The proposed device may also be used with other scale measuring and calibration devices, such as linear and circular scale calibration comparators, and dedicated stands for linear and angular scale and transducer precision measurements. The closest analogue of the proposed device is the leveling gauge calibrator.

2. State of the art.

The first successful one-dimensional digital image processing took place in 1990, when Leica released the NA2000 level. Instead of the observer's eye, a detector diode array was used there. The lens of the device is pointed at the meter, usually a flat rod of rectangular cross-section of 3 to 4 m in length, with markings on the surface. The gauges for visual measurements have black-to-light dashes every 10 mm, which are used to level readings on a leveling device to determine the height of the ground, the height of the equipment, its differences, etc. Digital leveling works in a semi-automated way, as the leveling device itself is only directed to the meter and the exact reading is automatically deducted. The digital level gauge differs from a simple optical level gauge in that it has on its surface a series of dark-light dashes that vary according to a particular code chosen by the manufacturer. The level includes a photocell matrix into which the image of the meter is projected, and the microprocessor of the device performs the necessary calculations to determine not only the level (height) of the meter, but also the distance to the meter. Digital level complies with CCD (Portable Charging, Digital Camera).

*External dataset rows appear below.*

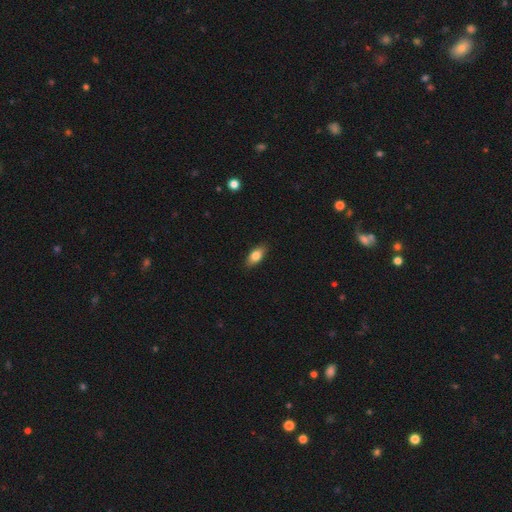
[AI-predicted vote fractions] Smooth or featured?
  - smooth: 80% *
  - featured or disk: 13%
  - star or artifact: 7%
How rounded?
  - in between: 87% *
  - cigar-shaped: 8%
  - round: 5%
Merging?
  - none: 87% *
  - minor disturbance: 10%
  - major disturbance: 2%
  - merger: 1%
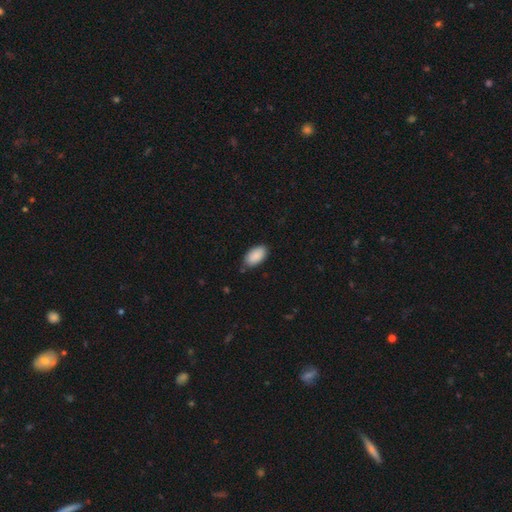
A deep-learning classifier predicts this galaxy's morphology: The model was most divided on "merging": none: 78%, minor disturbance: 17%, major disturbance: 3%, merger: 2%. More confident: how rounded — in between (95%); smooth or featured — smooth (90%).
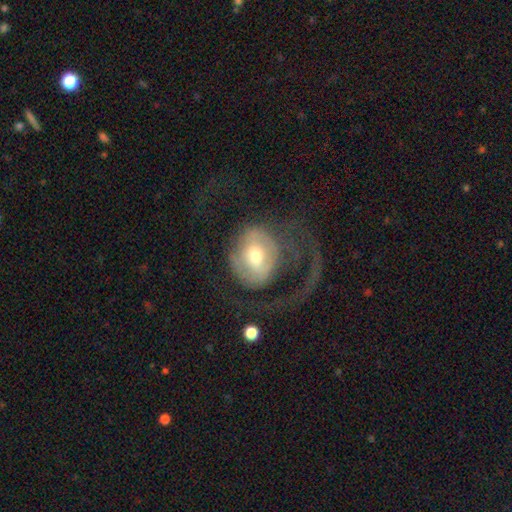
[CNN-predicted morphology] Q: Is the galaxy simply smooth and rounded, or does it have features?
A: featured or disk — 59%.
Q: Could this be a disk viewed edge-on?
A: no — 96%.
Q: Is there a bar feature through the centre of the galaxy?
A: no — 51%.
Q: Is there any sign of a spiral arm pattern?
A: yes — 64%.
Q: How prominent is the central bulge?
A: moderate — 63%.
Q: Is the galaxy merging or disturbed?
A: major disturbance — 55%.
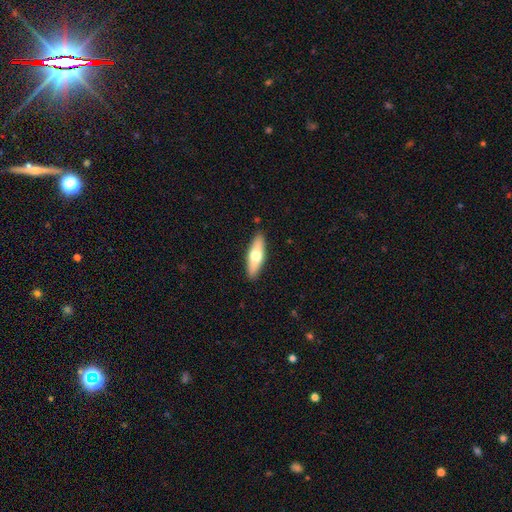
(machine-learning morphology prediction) This is possibly a smooth galaxy (59%). How rounded: possibly in between (52%). Merging: clearly none (89%).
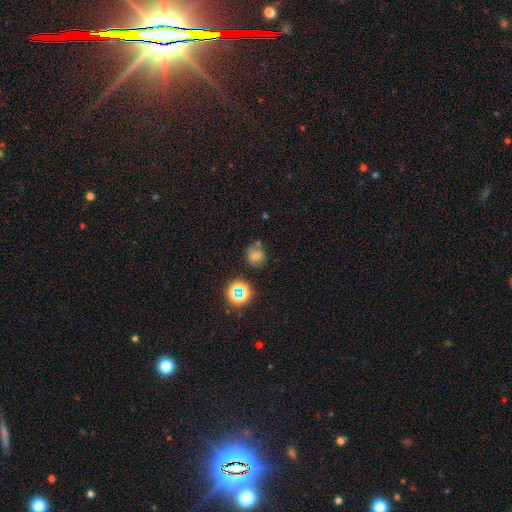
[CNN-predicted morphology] Smooth or featured? Predicted: smooth (p=0.66). How rounded? Predicted: round (p=0.84). Merging? Predicted: none (p=0.68).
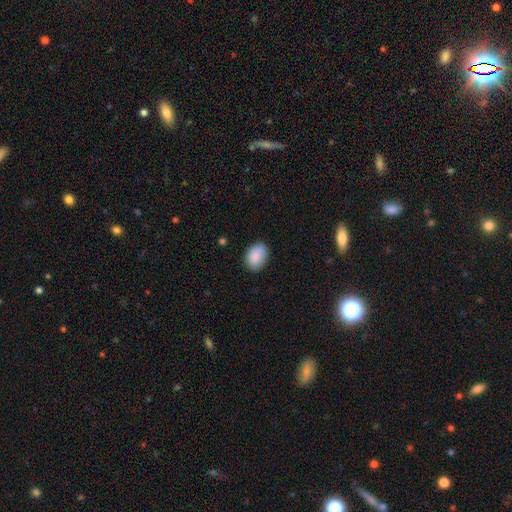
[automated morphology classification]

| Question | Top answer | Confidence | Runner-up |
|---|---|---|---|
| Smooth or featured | smooth | 90% | star or artifact (7%) |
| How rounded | in between | 84% | round (15%) |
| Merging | none | 83% | minor disturbance (13%) |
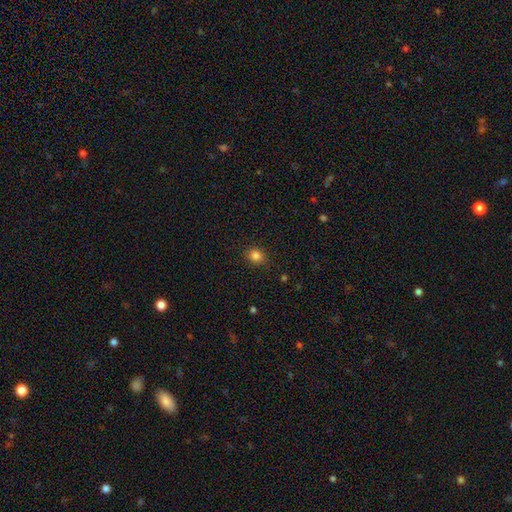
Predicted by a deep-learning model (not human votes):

One-dimensional principle of digital image processing. The CCD sensor (sensor array) recognizes the encoded scales contained in the meter and uses them to form a signal image for digital level analysis by correlation. During the analytical procedure, both the meter reading and the distance to the measuring point are calculated. This is the principle used by many levels, such as NA2002, NA 3003 and others. The NA2002 and NA3003 digital levelers have the same optical and mechanical parts as conventional levelers. They have a cross-banded Wild Band Compensator and its optical system is taken over by optical levelers. In this way, digital levelers can also be used just like conventional levelers.

During electronic leveling, the barcode image passes through the light beam divider to the detector diode array. The light divider separates the light flux entering the optical system into the infrared and visible light parts. The infrared portion is reflected to the detector and the visible light passes unchanged through the divider cube. This does not reduce the amount of light received by the observer, nor does it give enough light to the detector array with maximum sensitivity in the infrared spectrum. The line detector is approximately 65 mm long and consists of 256 photosensitive photodiodes (pixels) spaced every 25 pm. The aperture of the photodiode is also 25pm.

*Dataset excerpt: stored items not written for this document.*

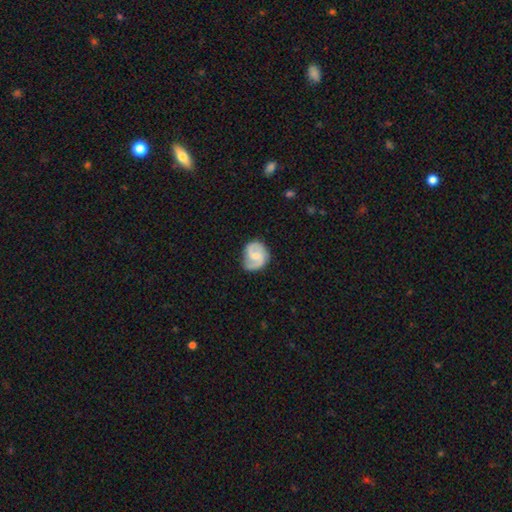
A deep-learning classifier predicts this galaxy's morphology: Q: Smooth or featured?
A: featured or disk (80%); runner-up: smooth (15%)
Q: Edge-on disk?
A: no (98%); runner-up: yes (2%)
Q: Bar?
A: weak (52%); runner-up: no (37%)
Q: Spiral arms?
A: yes (96%); runner-up: no (4%)
Q: Spiral winding?
A: medium (51%); runner-up: tight (29%)
Q: Spiral arm count?
A: 2 (87%); runner-up: 1 (5%)
Q: Bulge size?
A: small (44%); runner-up: moderate (34%)
Q: Merging?
A: none (75%); runner-up: minor disturbance (18%)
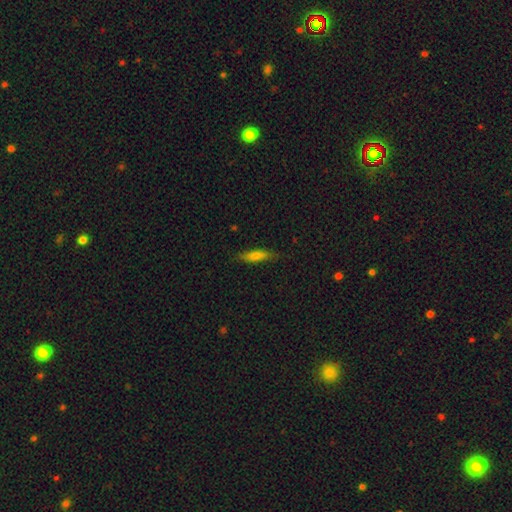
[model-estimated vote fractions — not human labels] This is likely a smooth galaxy (73%). How rounded: likely cigar-shaped (72%). Merging: likely none (80%).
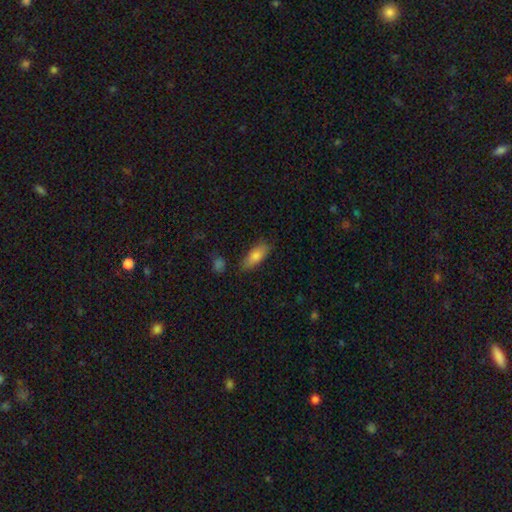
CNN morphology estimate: This appears to be a smooth galaxy with no disk features (80%) that is in between round and cigar-shaped (77%). Merging: none (75%).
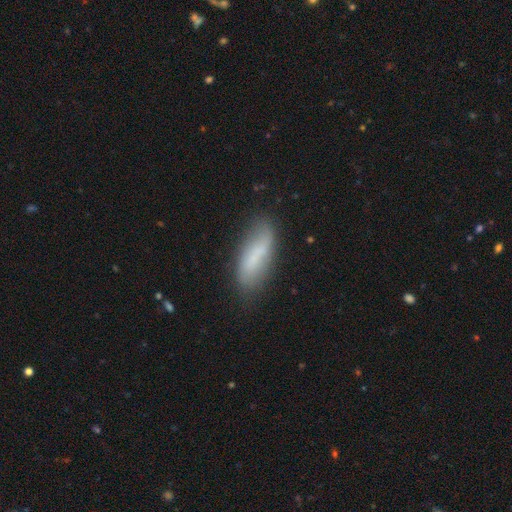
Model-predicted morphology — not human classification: smooth 64%, featured or disk 28%, star or artifact 8%. Down the decision tree: how rounded — in between (63%); merging — none (69%).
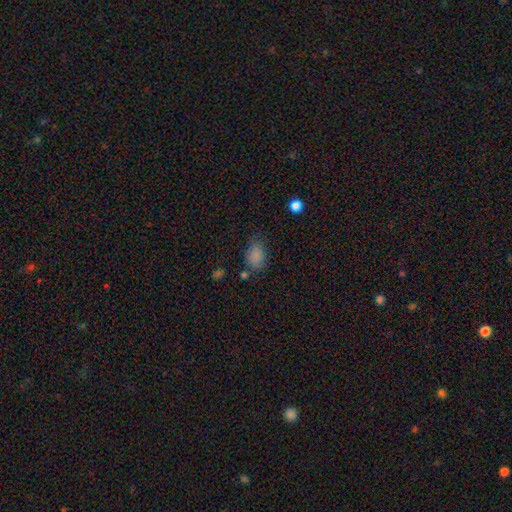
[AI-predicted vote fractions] Smooth or featured? Predicted: smooth (p=0.84). How rounded? Predicted: in between (p=0.75). Merging? Predicted: none (p=0.71).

Optical system has an aperture of 2 ° With a practical focal length of 1.8 m, the device projects a 61 mm long leveling gauge image. At a maximum distance of 100 m, the image covers a length of 3.5 m. The focal length transducer determines the position of the focusing lens and thus provides approximate distance information to calculate the correlation. The electronic position detector controls the offset of the compensator during measurement. The deduction electronics magnify the video signal and convert it to digital form by rendering a 256-pixel 8-bit signal, conveying it into 256 dark bands. The measurement signal becomes suitable for transmission to the microprocessor. The approximate distance to the meter is calculated from the position of the focusing lens, which moves about 14 mm in a focusing range corresponding to a distance of 1.80 m to 100 m.

by the formula: d, = -, where df is the focusing distance, k is the optical constant, s is the position of the focusing lens.

The analyzed measurement data is recorded on a two-line numeric display. The digital data and commands are entered via the keypad attached to the eyepiece of the device or via the interface. The measurement button is located next to the focus knob to start the measurement. All measurements can be saved to a memory module or transferred to a computer.

Numerical leveling sequence. Measurements consist of the following steps: Targeting and Focusing: Beginning of Digital Measurement; coarse correlation; exact correlation.

The first stage of digital leveling is the same as that of conventional leveling, i. that is, the observer positions and focuses the device on the meter. By tapping the metering button, the device locates the focusing lens and controls the compensator. The signal intensity is used to determine the time required for each pixel (pixel, pixel) to saturate sufficiently, followed by bar code image analysis and storage. This is followed by a rough correlation. In this case, the distance obtained from the position of the focusing lens is used as a starting value to determine the approximate height and zoom of the target.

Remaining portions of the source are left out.